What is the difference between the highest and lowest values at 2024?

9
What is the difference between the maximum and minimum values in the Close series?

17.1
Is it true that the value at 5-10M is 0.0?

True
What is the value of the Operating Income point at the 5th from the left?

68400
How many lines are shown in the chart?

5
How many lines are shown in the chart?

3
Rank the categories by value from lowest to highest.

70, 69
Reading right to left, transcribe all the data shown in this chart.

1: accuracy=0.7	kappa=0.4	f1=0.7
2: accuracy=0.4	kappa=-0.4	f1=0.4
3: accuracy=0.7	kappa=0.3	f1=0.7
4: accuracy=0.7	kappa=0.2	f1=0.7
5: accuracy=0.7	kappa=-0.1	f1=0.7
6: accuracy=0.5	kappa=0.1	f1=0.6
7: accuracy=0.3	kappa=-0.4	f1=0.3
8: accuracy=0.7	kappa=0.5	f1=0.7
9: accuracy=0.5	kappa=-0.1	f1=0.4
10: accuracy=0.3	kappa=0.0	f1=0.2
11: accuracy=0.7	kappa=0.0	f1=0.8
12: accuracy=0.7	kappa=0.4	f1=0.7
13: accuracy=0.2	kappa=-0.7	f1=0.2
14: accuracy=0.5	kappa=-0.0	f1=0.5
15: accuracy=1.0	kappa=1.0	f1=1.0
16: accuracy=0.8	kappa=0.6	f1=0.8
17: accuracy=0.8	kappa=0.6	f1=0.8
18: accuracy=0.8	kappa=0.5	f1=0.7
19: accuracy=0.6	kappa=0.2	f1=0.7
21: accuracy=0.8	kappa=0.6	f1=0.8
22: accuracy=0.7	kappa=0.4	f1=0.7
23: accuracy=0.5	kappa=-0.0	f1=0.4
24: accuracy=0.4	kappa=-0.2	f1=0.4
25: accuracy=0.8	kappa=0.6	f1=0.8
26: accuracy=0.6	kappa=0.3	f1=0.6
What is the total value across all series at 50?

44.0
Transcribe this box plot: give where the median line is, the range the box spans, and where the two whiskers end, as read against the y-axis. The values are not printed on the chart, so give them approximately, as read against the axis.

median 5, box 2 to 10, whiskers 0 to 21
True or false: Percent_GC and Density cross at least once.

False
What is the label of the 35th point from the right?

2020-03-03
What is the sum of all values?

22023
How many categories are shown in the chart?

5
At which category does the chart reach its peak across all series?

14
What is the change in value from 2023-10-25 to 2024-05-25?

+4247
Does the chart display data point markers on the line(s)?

EXERCISE OBJECTIVE ->
Format all of the data above as a numbered list with one nonblank line per item, and leave out the blank lines.

REPLY ->
1. What is the difference between the highest and lowest values at 2024?
2. 9
3. What is the difference between the maximum and minimum values in the Close series?
4. 17.1
5. Is it true that the value at 5-10M is 0.0?
6. True
7. What is the value of the Operating Income point at the 5th from the left?
8. 68400
9. How many lines are shown in the chart?
10. 5
11. How many lines are shown in the chart?
12. 3
13. Rank the categories by value from lowest to highest.
14. 70, 69
15. Reading right to left, transcribe all the data shown in this chart.
16. 1: accuracy=0.7	kappa=0.4	f1=0.7
17. 2: accuracy=0.4	kappa=-0.4	f1=0.4
18. 3: accuracy=0.7	kappa=0.3	f1=0.7
19. 4: accuracy=0.7	kappa=0.2	f1=0.7
20. 5: accuracy=0.7	kappa=-0.1	f1=0.7
21. 6: accuracy=0.5	kappa=0.1	f1=0.6
22. 7: accuracy=0.3	kappa=-0.4	f1=0.3
23. 8: accuracy=0.7	kappa=0.5	f1=0.7
24. 9: accuracy=0.5	kappa=-0.1	f1=0.4
25. 10: accuracy=0.3	kappa=0.0	f1=0.2
26. 11: accuracy=0.7	kappa=0.0	f1=0.8
27. 12: accuracy=0.7	kappa=0.4	f1=0.7
28. 13: accuracy=0.2	kappa=-0.7	f1=0.2
29. 14: accuracy=0.5	kappa=-0.0	f1=0.5
30. 15: accuracy=1.0	kappa=1.0	f1=1.0
31. 16: accuracy=0.8	kappa=0.6	f1=0.8
32. 17: accuracy=0.8	kappa=0.6	f1=0.8
33. 18: accuracy=0.8	kappa=0.5	f1=0.7
34. 19: accuracy=0.6	kappa=0.2	f1=0.7
35. 21: accuracy=0.8	kappa=0.6	f1=0.8
36. 22: accuracy=0.7	kappa=0.4	f1=0.7
37. 23: accuracy=0.5	kappa=-0.0	f1=0.4
38. 24: accuracy=0.4	kappa=-0.2	f1=0.4
39. 25: accuracy=0.8	kappa=0.6	f1=0.8
40. 26: accuracy=0.6	kappa=0.3	f1=0.6
41. What is the total value across all series at 50?
42. 44.0
43. Transcribe this box plot: give where the median line is, the range the box spans, and where the two whiskers end, as read against the y-axis. The values are not printed on the chart, so give them approximately, as read against the axis.
44. median 5, box 2 to 10, whiskers 0 to 21
45. True or false: Percent_GC and Density cross at least once.
46. False
47. What is the label of the 35th point from the right?
48. 2020-03-03
49. What is the sum of all values?
50. 22023
51. How many categories are shown in the chart?
52. 5
53. At which category does the chart reach its peak across all series?
54. 14
55. What is the change in value from 2023-10-25 to 2024-05-25?
56. +4247
57. Does the chart display data point markers on the line(s)?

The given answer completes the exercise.